Stored data entries:

....................

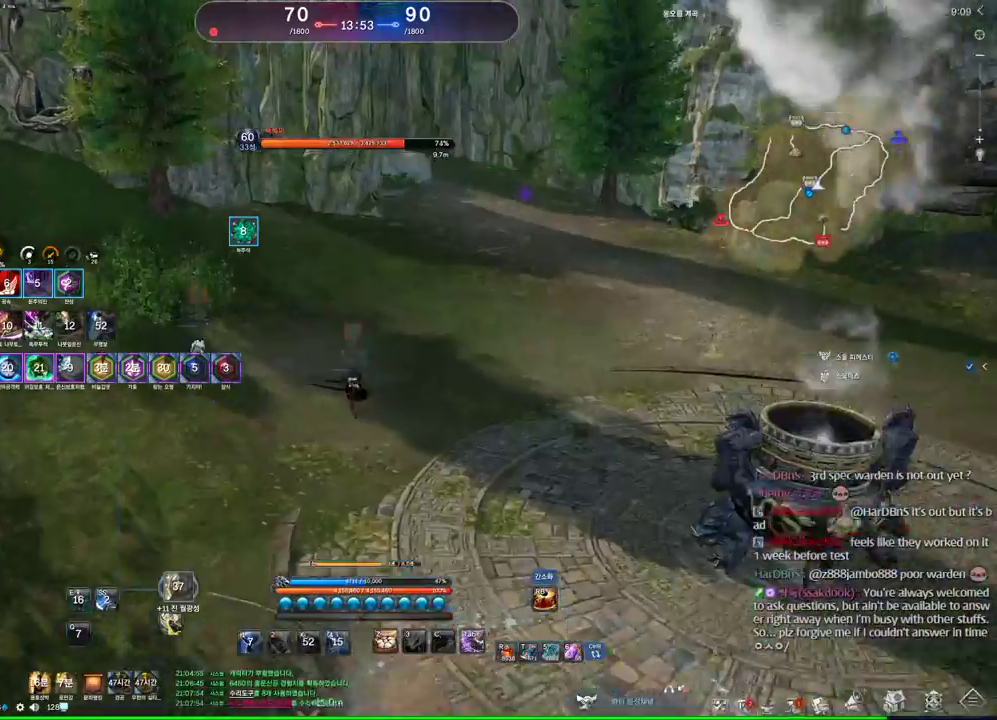
{"keys": ["d", "w"], "mouse": [], "events": [[134, "d", "down"]]}
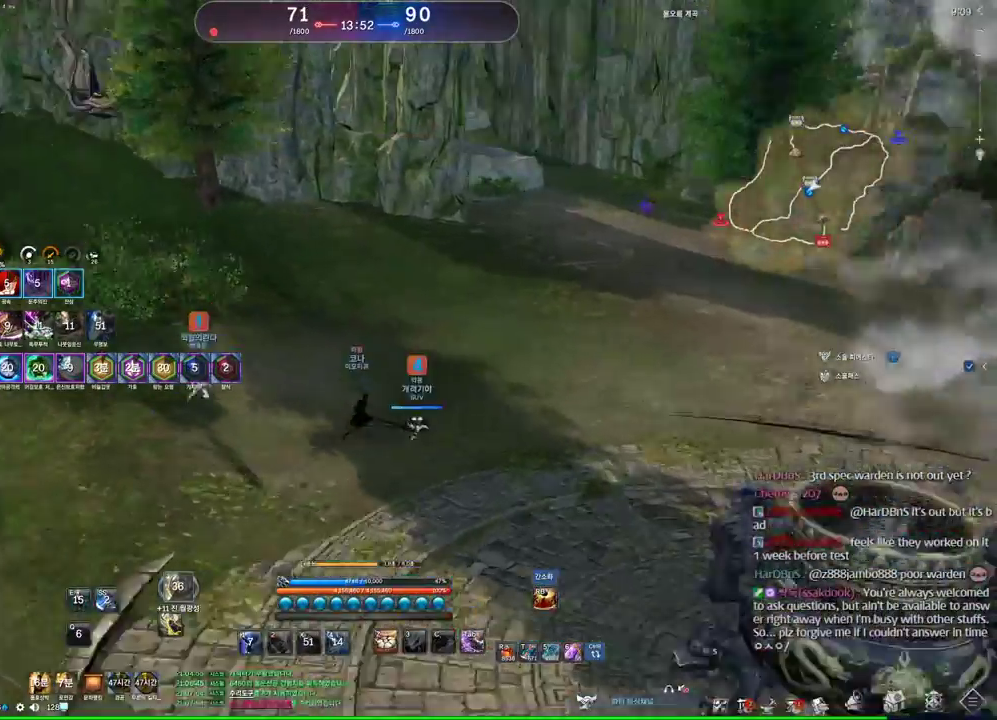
{"keys": ["alt", "d", "w"], "mouse": [], "events": [[434, "alt", "down"]]}
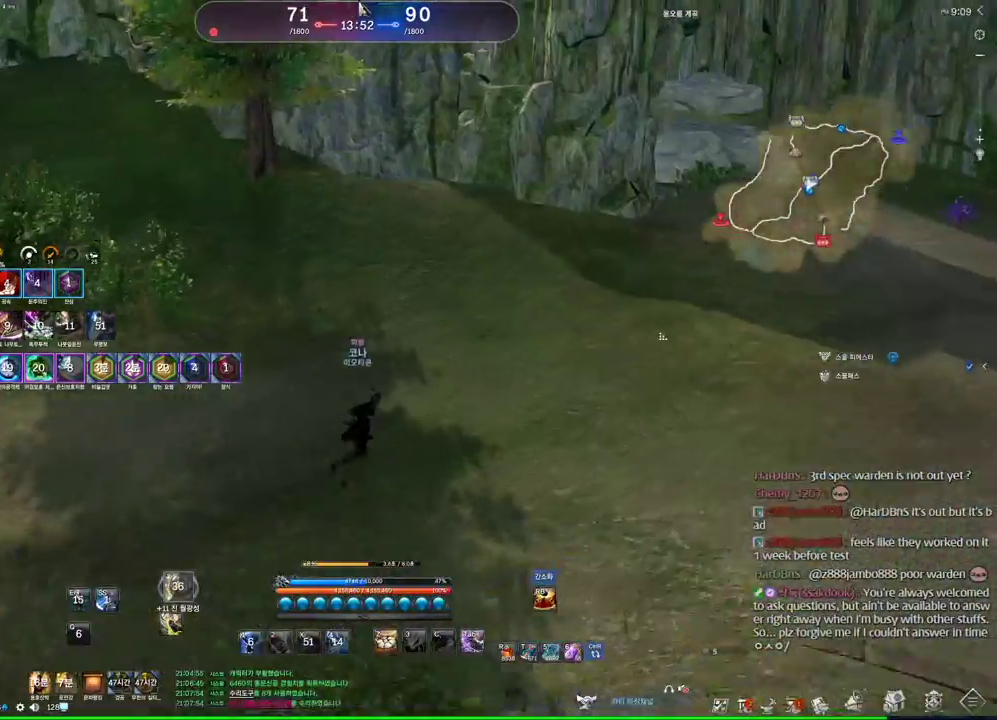
{"keys": ["alt", "d", "w"], "mouse": ["left"], "events": [[400, "mouse_left", "down"], [400, "mouse_right", "down"], [500, "mouse_right", "up"]]}
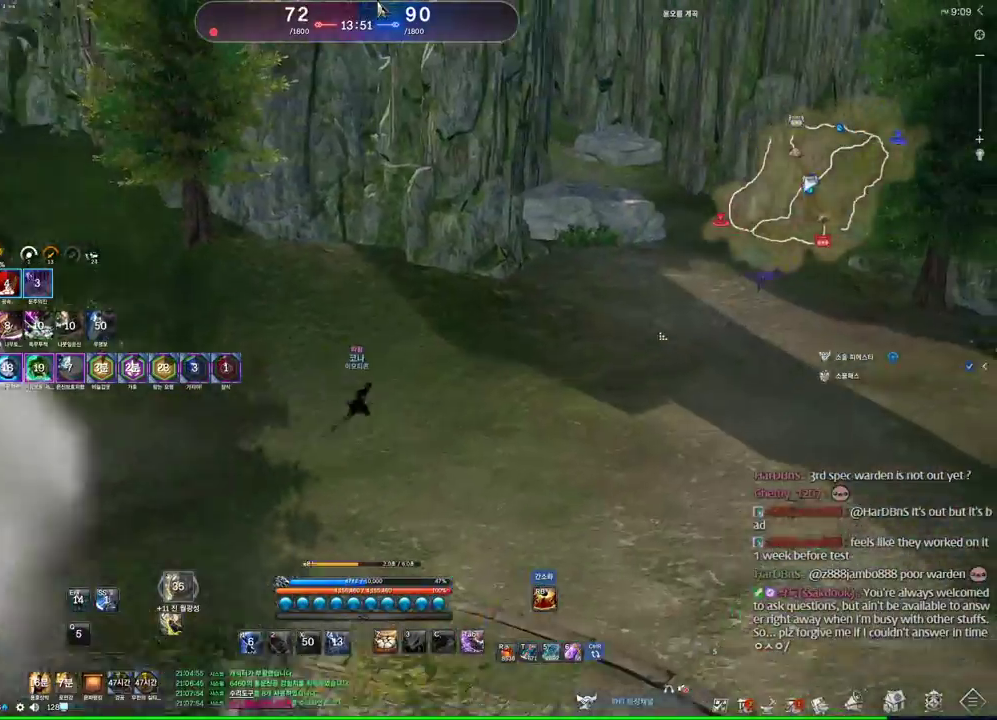
{"keys": ["d", "w"], "mouse": [], "events": [[34, "mouse_left", "up"], [167, "mouse_left", "down"], [167, "mouse_right", "down"], [267, "mouse_right", "up"], [334, "mouse_left", "up"], [467, "alt", "up"]]}
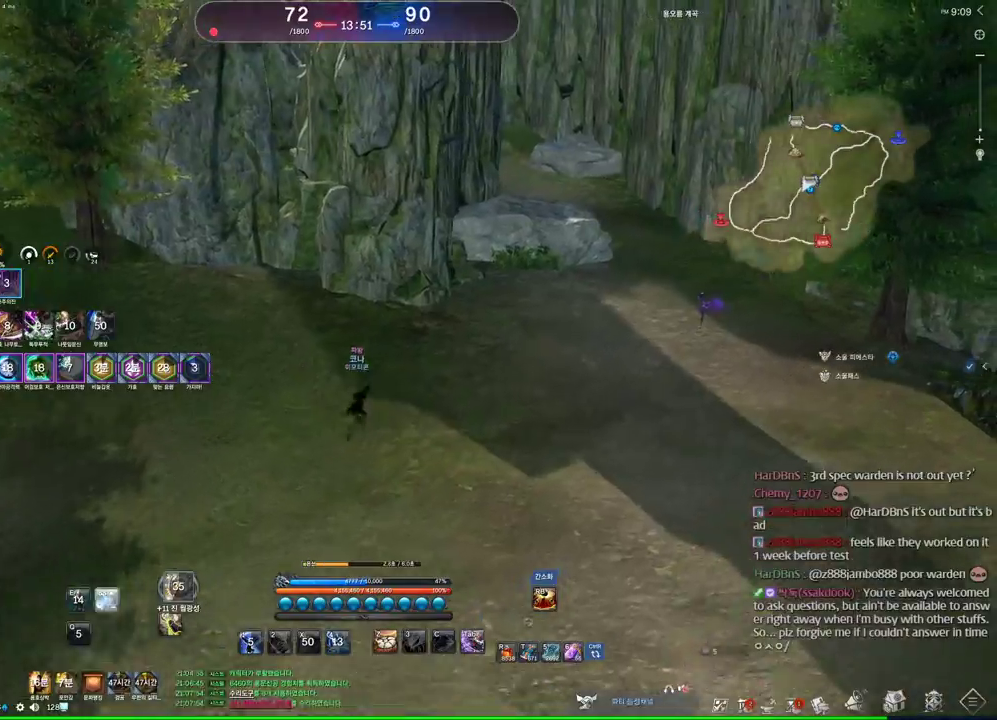
{"keys": ["alt", "d", "w"], "mouse": ["left", "right"], "events": [[334, "alt", "down"], [467, "mouse_left", "down"], [467, "mouse_right", "down"]]}
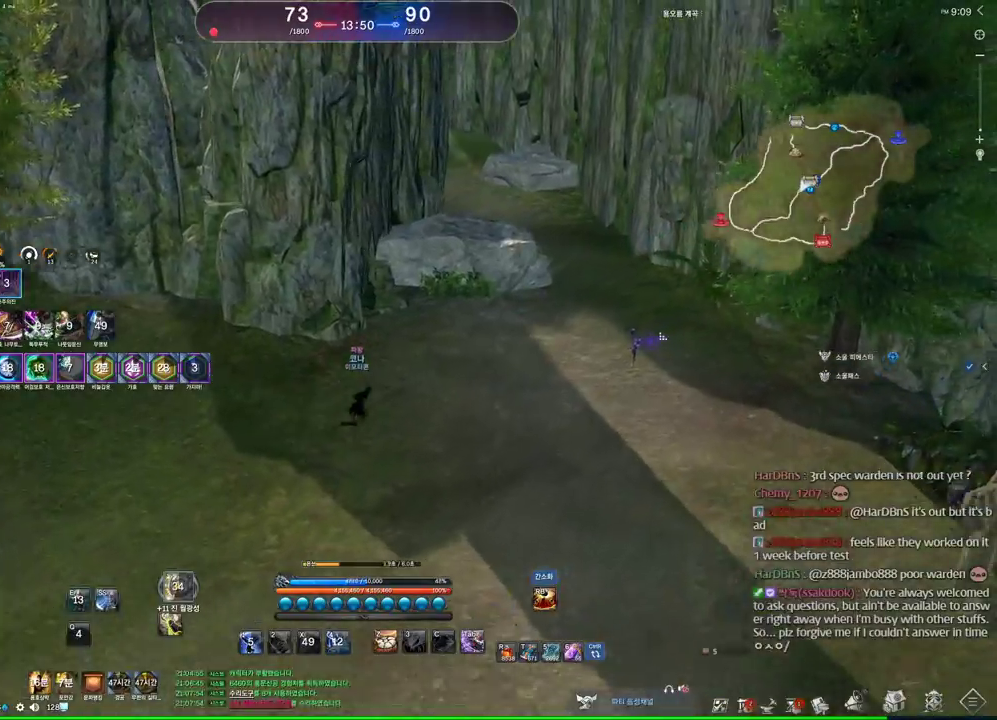
{"keys": ["d", "w"], "mouse": [], "events": [[134, "mouse_left", "up"], [134, "mouse_right", "up"], [167, "mouse_left", "down"], [167, "mouse_right", "down"], [300, "mouse_left", "up"], [300, "mouse_right", "up"], [500, "alt", "up"]]}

....................

● Directions for this task
Restate the records word for word, omitting images.

● Reply to the task
{"keys": ["d", "w"], "mouse": [], "events": [[134, "d", "down"]]}
{"keys": ["alt", "d", "w"], "mouse": [], "events": [[434, "alt", "down"]]}
{"keys": ["alt", "d", "w"], "mouse": ["left"], "events": [[400, "mouse_left", "down"], [400, "mouse_right", "down"], [500, "mouse_right", "up"]]}
{"keys": ["d", "w"], "mouse": [], "events": [[34, "mouse_left", "up"], [167, "mouse_left", "down"], [167, "mouse_right", "down"], [267, "mouse_right", "up"], [334, "mouse_left", "up"], [467, "alt", "up"]]}
{"keys": ["alt", "d", "w"], "mouse": ["left", "right"], "events": [[334, "alt", "down"], [467, "mouse_left", "down"], [467, "mouse_right", "down"]]}
{"keys": ["d", "w"], "mouse": [], "events": [[134, "mouse_left", "up"], [134, "mouse_right", "up"], [167, "mouse_left", "down"], [167, "mouse_right", "down"], [300, "mouse_left", "up"], [300, "mouse_right", "up"], [500, "alt", "up"]]}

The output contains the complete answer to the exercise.